By Biotechdaily staff writers
Posted on 12 Aug 2002
A bioengineered, experimental model of rhythmically beating heart muscle has been produced by the collaborative effort of a cardiologist and an orthopedist at the University of North Carolina at Chapel Hill (UNC, USA). More...
They presented their model at the World Congress of Biomechanics in Calgary (Canada).

The model is a bioartificial trabeculum, or BAT. Trabecula are thin sections of cardiac tissue within the inner surface of the main pumping chambers of the heart. The model may prove to be a valuable tool for exploring cardiac disease or to generate tissue patches that might be applied to the surface of the heart or incorporated into a diseased heart as therapy.

Dr.Albert J. Banes, UNC professor of orthopedics, had earlier developed a special tissue plate used as a framework in which cells in a liquid collagen gel could remodel to form a more tissue-like structure. "We thought it would be better to grow cells in a dynamic environment, on a flexible substrate.”

Dr. Wayne E. Cascio, UNC associate professor of medicine, thought they could grow cardiac myocytes and make a cardiac muscle tissue-like material to test in culture. In developing the tissue model, Dr. Cascio and an assistant isolated cardiac myocytes from one-day-old rats. These were mixed in a solution of collagen and serum and allowed to gel under incubation in the special tissue plate developed by Dr. Banes.
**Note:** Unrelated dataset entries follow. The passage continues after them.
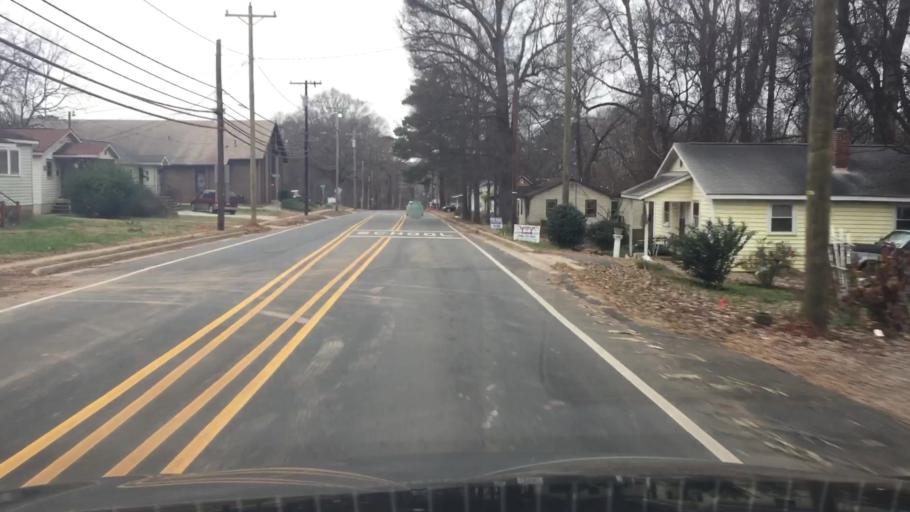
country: US
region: North Carolina
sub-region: Iredell County
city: Mooresville
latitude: 35.5873
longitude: -80.8214
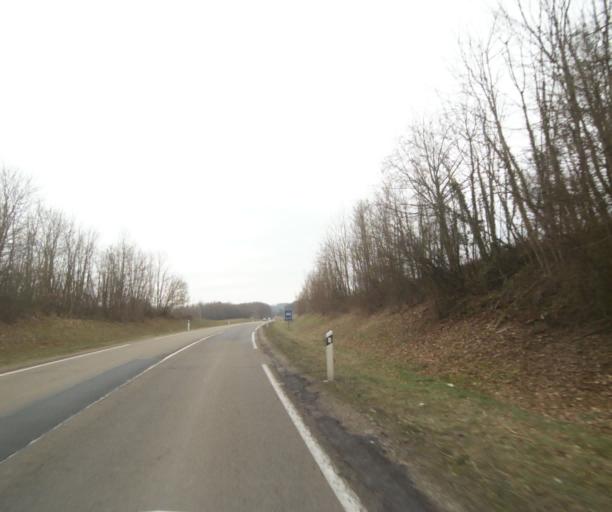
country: FR
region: Champagne-Ardenne
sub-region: Departement de la Haute-Marne
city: Bienville
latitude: 48.5757
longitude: 5.0354
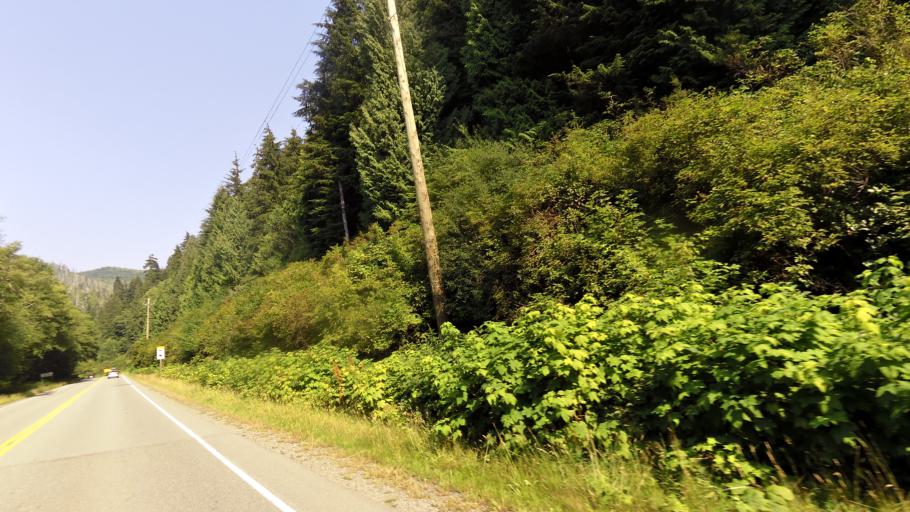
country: CA
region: British Columbia
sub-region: Regional District of Alberni-Clayoquot
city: Ucluelet
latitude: 49.0634
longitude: -125.4717
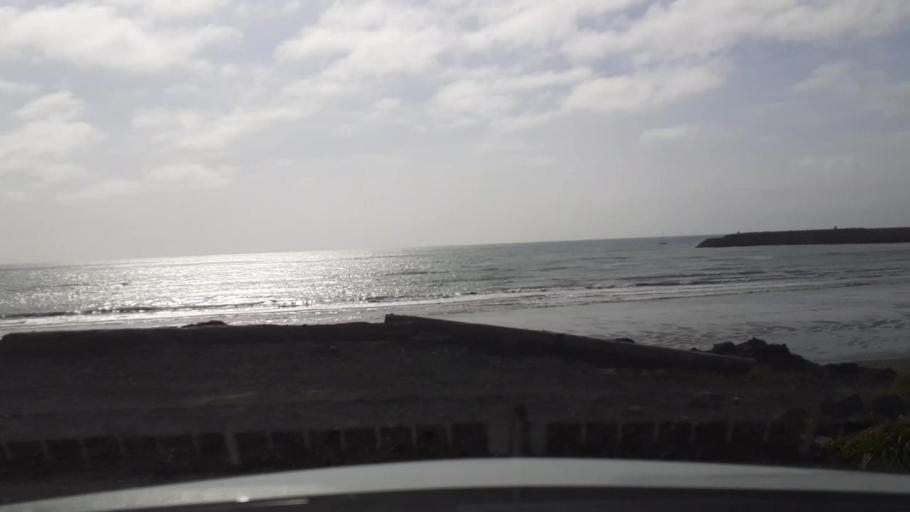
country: IS
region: South
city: THorlakshoefn
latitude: 63.8693
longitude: -21.3730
After four days in culture, the heart cells migrated toward the center of the gel to form a dense cord of tissue that extended between two tethers.

The tissue strand rhythmically contracts at 100 beats per minute, easily observed with a low-power microscope, say the researchers. Tests reveal striations and cell-to-cell coupling characteristic of cardiac tissue. "In my lab, we're specifically interested in generating cardiac myocytes with certain electrical or contractile properties by manipulating the genetics of the cells and then reforming them into functional tissue to assess their properties,” said Dr. Cascio.